Virtuelle Leber

Digitales Modell der Leber könnte die Zahl der Tierversuche verringern

D. Lenz

Das Kanalnetzwerk der virtuellen Leber. )GBC-IPM(Foto: © 

Forschern ist es gelungen die Strömungsdynamik der Gallenflüssigkeit in der Leber am Computer zu simulieren und so die durch Medikamente verursachten Leberschäden vorherzusagen. So könnte dank der digitalen Leber die Anzahl der Tierversuche in Zukunft verringert werden.

Dresden (Deutschland). Da die Leber maßgeblich an der Entgiftung des Körpers beteiligt ist, ist sie besonders anfällig für Schäden durch Medikamente. Gerade neu entwickelte Wirkstoffe können durch eine erhöhte Dosis eine sogenannte Gallenstauung verursachen. Um solche Schäden an der menschlichen Leber zu verhindern, werden diese Medikamente daher an Tiere getestet. Forscher des Max-Planck-Instituts für molekulare Zellbiologie und Genetik haben nun ein Computermodell entwickelt, welches die Strömungsdynamik der Gallenflüssigkeit in der Leber simulieren kann. Die virtuelle Leber ermöglicht es den Forschern Leberkrankheiten und die Auswirkung von Medikamenten auf die Leber zu erforschen. Da das Lebermodell derzeit eine nur das Kanalnetzwerk einer Mäuseleber darstellt, wollen die Forscher das Modell auf die menschliche Leber anpassen. Zwar werden in absehbarer Zeit immer noch Tierversuche notwendig sein, die digitale Leber kann aber dazu beitragen, die Anzahl der Tierversuche in Zukunft zu verringern.

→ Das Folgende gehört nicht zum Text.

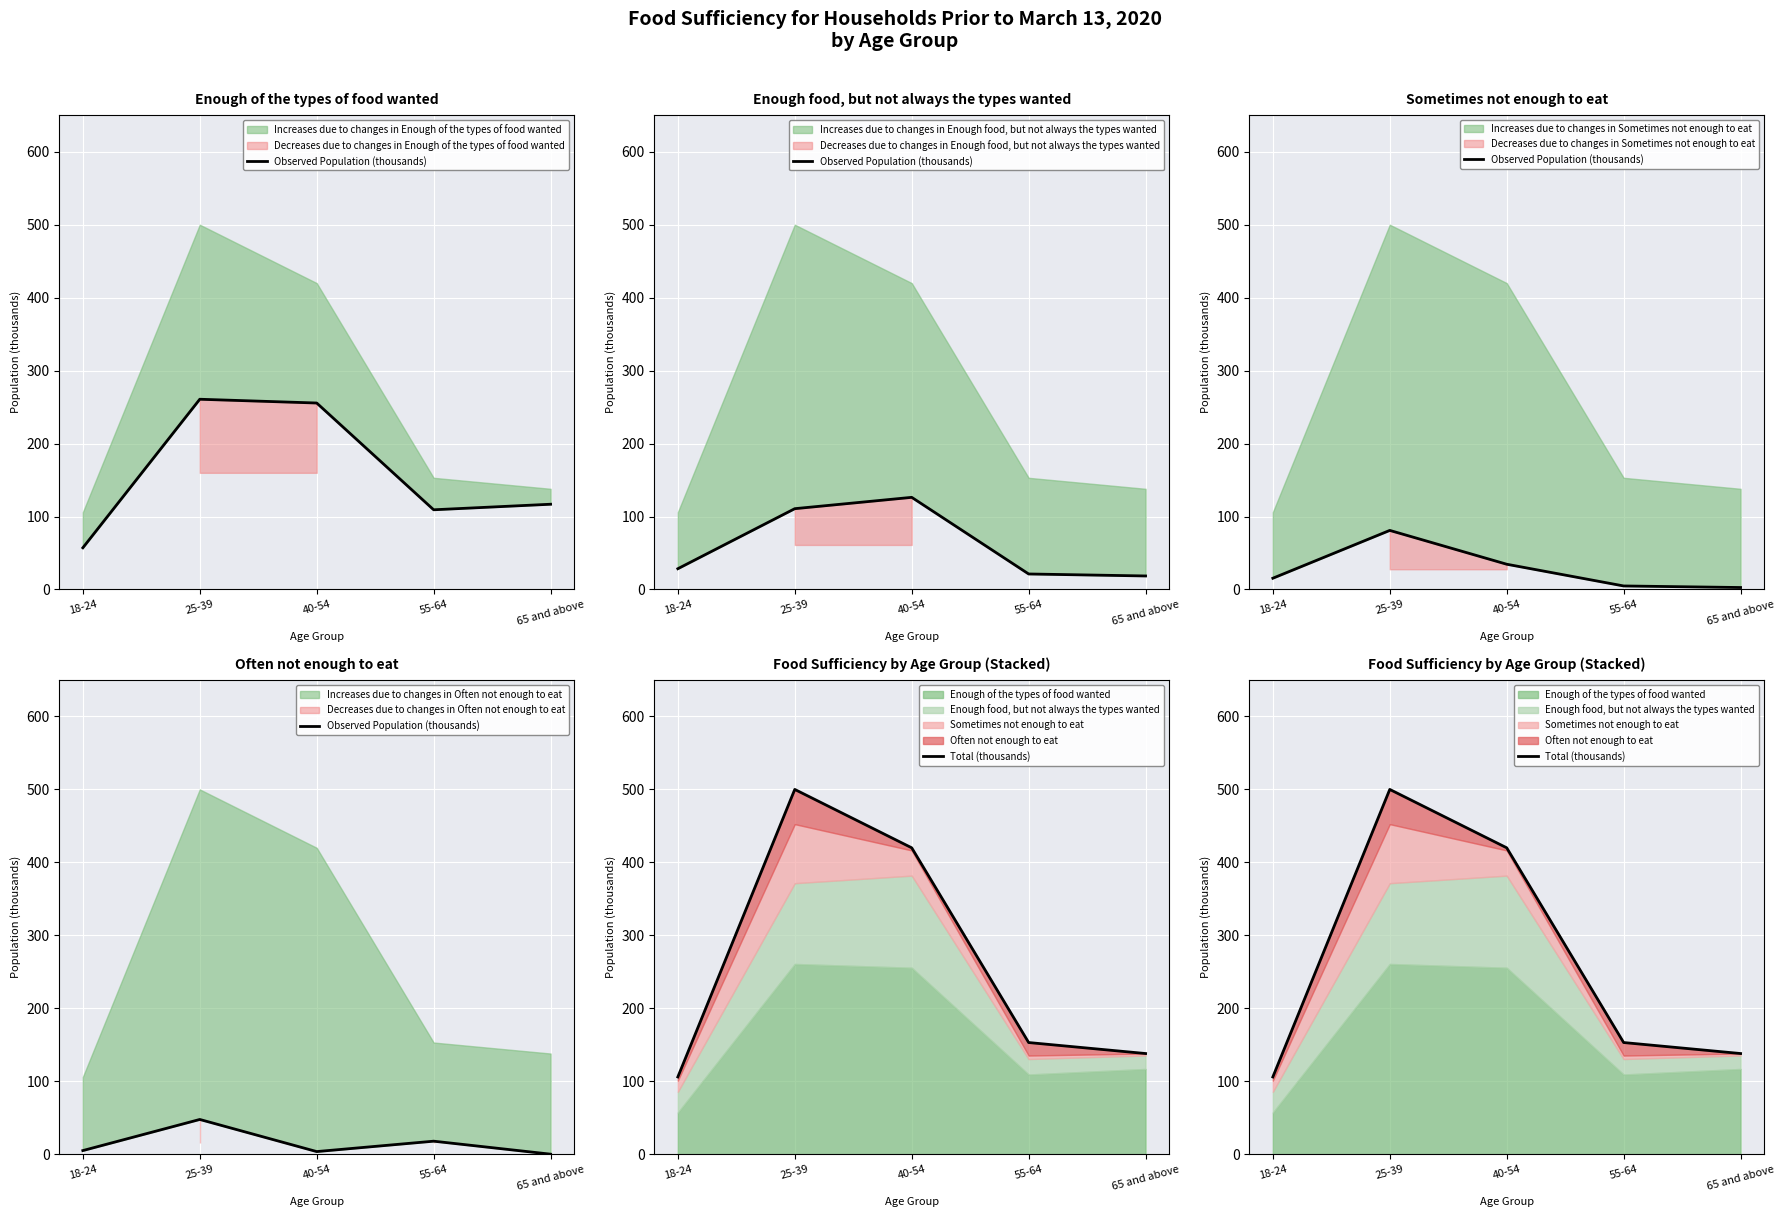

What is the difference between the Observed Population (thousands) values at 40-54 and 65 and above?

3.6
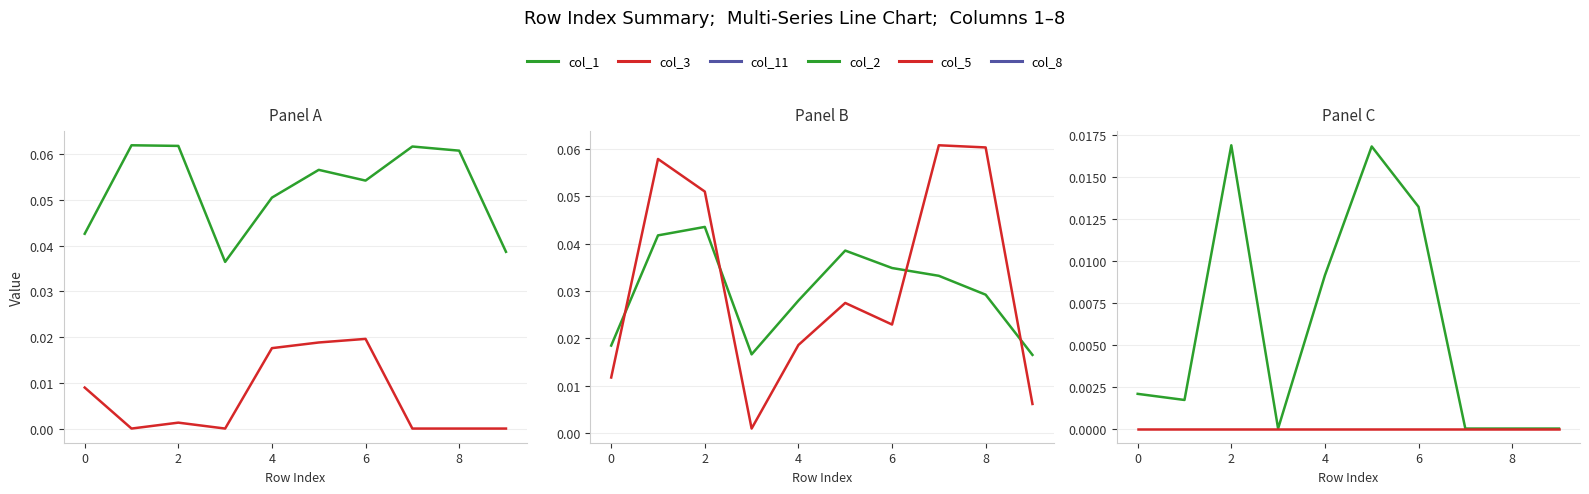

True or false: col_2 and col_8 cross at least once.

False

Hochauflösende Mikroskope ermöglichen die Erstellung einer virtuellen Leber

Die Leber ist ein wichtiges Stoffwechselorgan. Sie ist für den Abbau von Fetten und den Abtransport von Ausscheidungsprodukten verantwortlich. Dazu bildet sie die Gallenflüssigkeit, welche durch ein verästeltes Kanalnetzwerk in den Darm gelangt. Marion Zerial vom Max-Planck-Institut für molekulare Zellbiologie und Genetik in Dresden ist es gelungen dieses komplexe Gebilde digital am Computer abzubilden und die dort ablaufenden Prozesse zu simulieren. Mit hochauflösenden Mikroskopen haben die Forscher um Zerial eine Mäuseleber analysiert und aus den gewonnenen Daten ein 3D-Modell erstellt, welches in der Lage ist die Strömungseigenschaften der Gallenflüssigkeit darzustellen.

Ein Modell einer menschlichen Leber soll folgen

Das derzeitige Modell bildet zwar nur das Kanalnetzwerk einer Mäuseleber nach, aber die Forscher arbeiten bereits daran, das Modell auf eine menschliche Leber zu übertragen. „Ich bin mir sicher, dass wir unser Modell auch auf die menschliche Leber anwenden können“, so Zerial. So könnten Forscher in Zukunft nicht nur Erkrankungen der Leber, sondern auch die Auswirkungen von Medikamenten direkt an einer menschlichen Leber erforschen.

Wie exakt das Lebermodell die realen Leberverhältnisse abbilden kann, zeigt ein Versuchsbeispiel mit Paracetamol. „Als wie eine Überdosierung simuliert haben, sagte das Modell dieselben Symptome voraus wie bei einer echten Leberschädigung durch eine Überdosis Paracetamol.“ Aus diesem Grund kann das digitale Lebermodell für die Entwicklung neuer Medikamente extrem hilfreich sein.

Für neue Medikamente sind Tierversuche zur Überprüfung der Lebertoxizität bisher gesetzlich vorgeschrieben. „Tierversuche werden für die Entwicklung neuer Medikamente leider auch zukünftig erforderlich sein. Da unsere Methode aber empfindlicher ist, können wir aus den Versuchen mehr Informationen gewinnen. Auf diese Weise könnte unser Lebermodell dazu beitragen, dass in Zukunft für die Medikamentenentwicklung weniger Tierversuche notwendig sein werden“, so Zerial im Fachmagazin Cell Systems.